I'm going to Ghoul Fridays for Halloween dinner.I'll bring a homemade pumpkin pie.


----------



## Devils Chariot (May 23, 2007)

Wyatt Furr said:


> I'm going to Ghoul Fridays for Halloween dinner.I'll bring a homemade pumpkin pie.


I'll meet you in Vegas, and we'll carpool! (I have no idea where Henderson is, so I hope you don't mind driving south a bit)


----------



## Draik41895 (Oct 25, 2008)

Rahnefan said:


> Add days. Isn't it sandwiched between other traditional holidays? Lump 'em all together and make it at least 3 days. 3 days OFF WORK, that is.
> 
> And the sun should be slightly dimmed throughout the month of October.

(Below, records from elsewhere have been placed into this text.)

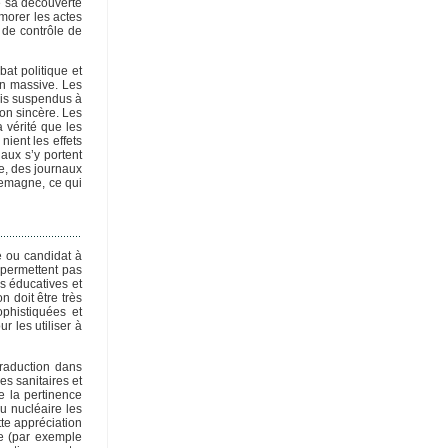
e sa découverte
morer les actes
 de contrôle de
bat politique et
on massive. Les
lois suspendus à
on sincère. Les
 vérité que les
nient les effets
aux s’y portent
ue, des journaux
lemagne, ce qui
e ou candidat à
e permettent pas
es éducatives et
n doit être très
phistiquées et
r les utiliser à
traduction dans
es sanitaires et
e la pertinence
u nucléaire les
te appréciation
ne (par exemple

Isnt it funny how every thing else is slightly reasonable except for dimming the sun,it would be cool though


----------



## NJWilk (May 13, 2007)

Definitely no changing the date. Holidays that are taken seriously are always celebrated on their proper date, with all due attention. We go out of our way to make the day special, even if it's Tuesday.
And I really like the idea about dimming the sun. Is there a petition we can sign? Who do we send it to - the national weather service? department of energy?


----------



## Papa Bones (Jul 27, 2005)

Much as I hate to say it, if Halloween were all year I would get tired of it before long. Really, I think a lot of us probably would. But I do think this nonsense with having an entire "season" for Christmas and one night for
Halloween needs to go. I would have Halloween celebrated all through October, and make the 31st a federal holiday.


----------